What you are asked to do. Rewrite the material below as a two-column CSV with the headers text and answer, one row per block, putting each block's wording and its answer in single quoted fields with line breaks replaced by spaces. Leave the pictures out.

Available data.
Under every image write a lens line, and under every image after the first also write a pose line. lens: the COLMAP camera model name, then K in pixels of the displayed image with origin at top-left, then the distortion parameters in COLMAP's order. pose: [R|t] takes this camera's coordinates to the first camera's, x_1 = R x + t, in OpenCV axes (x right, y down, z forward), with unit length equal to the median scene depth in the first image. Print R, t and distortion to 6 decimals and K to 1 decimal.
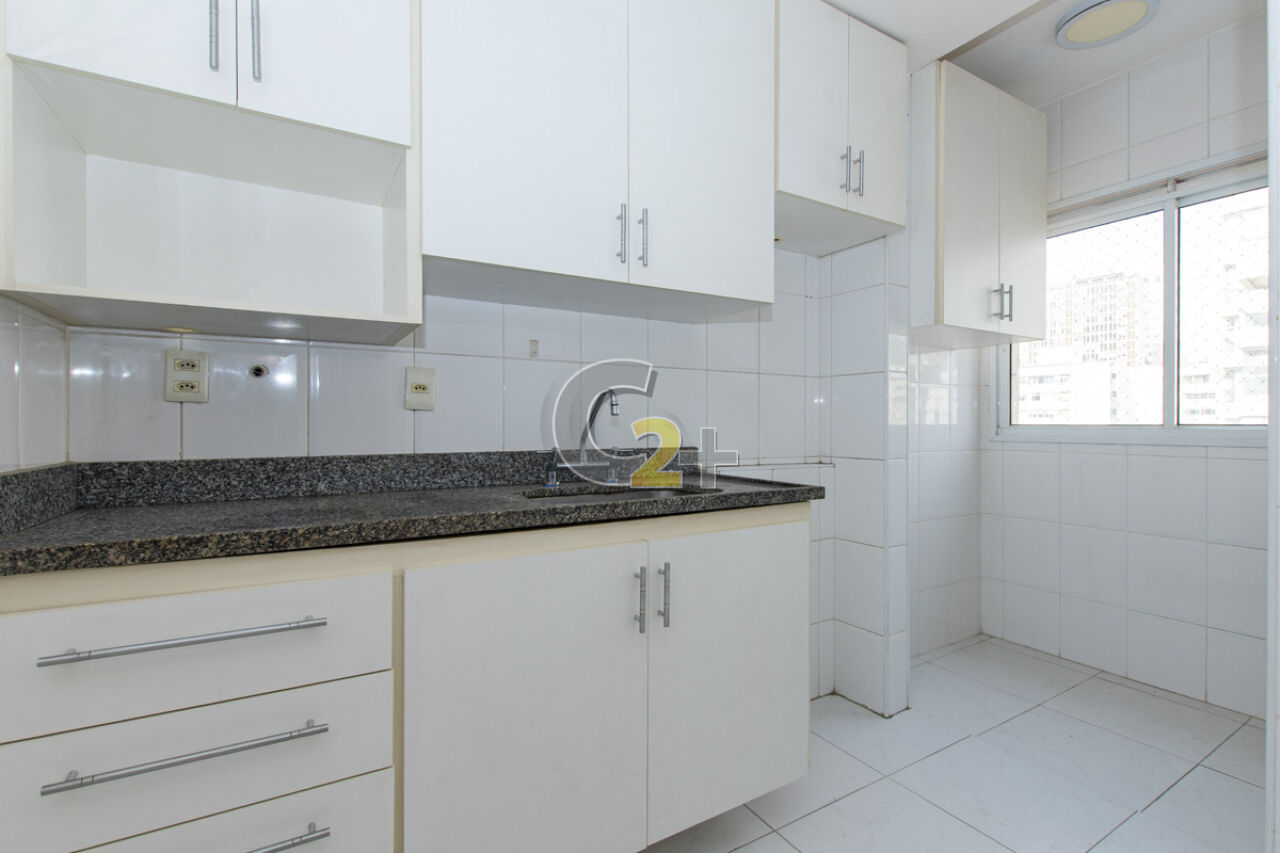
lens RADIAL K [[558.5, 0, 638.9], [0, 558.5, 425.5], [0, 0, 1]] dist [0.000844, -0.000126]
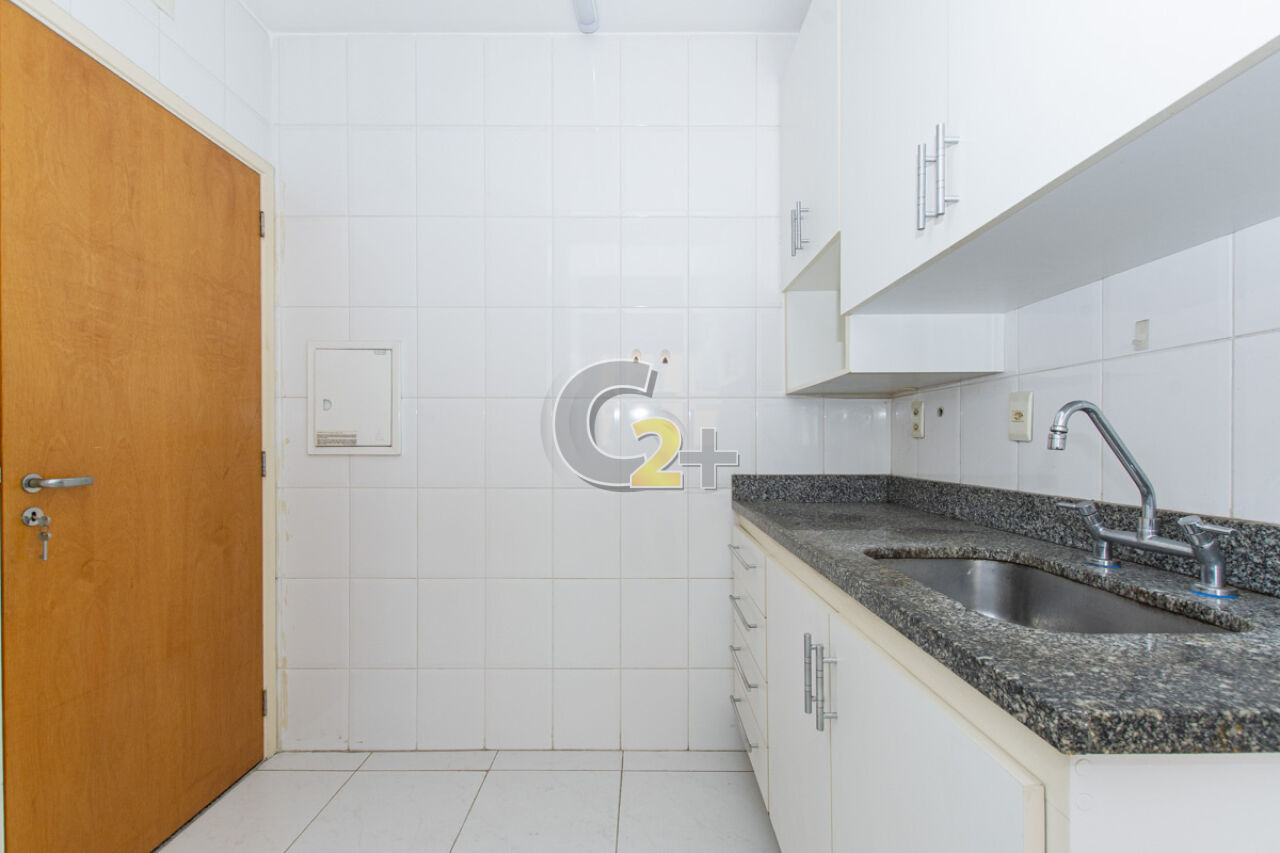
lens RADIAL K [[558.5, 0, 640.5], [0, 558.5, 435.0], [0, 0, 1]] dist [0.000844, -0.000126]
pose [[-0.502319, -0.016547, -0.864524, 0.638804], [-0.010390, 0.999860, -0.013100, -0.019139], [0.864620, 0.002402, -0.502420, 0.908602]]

Answer box.
text,answer
"Under every image write a lens line, and under every image after the first also write a pose line. lens: the COLMAP camera model name, then K in pixels of the displayed image with origin at top-left, then the distortion parameters in COLMAP's order. pose: [R|t] takes this camera's coordinates to the first camera's, x_1 = R x + t, in OpenCV axes (x right, y down, z forward), with unit length equal to the median scene depth in the first image. Print R, t and distortion to 6 decimals and K to 1 decimal.","lens RADIAL K [[558.5, 0, 638.9], [0, 558.5, 425.5], [0, 0, 1]] dist [0.000844, -0.000126] lens RADIAL K [[558.5, 0, 640.5], [0, 558.5, 435.0], [0, 0, 1]] dist [0.000844, -0.000126] pose [[-0.502319, -0.016547, -0.864524, 0.638804], [-0.010390, 0.999860, -0.013100, -0.019139], [0.864620, 0.002402, -0.502420, 0.908602]]"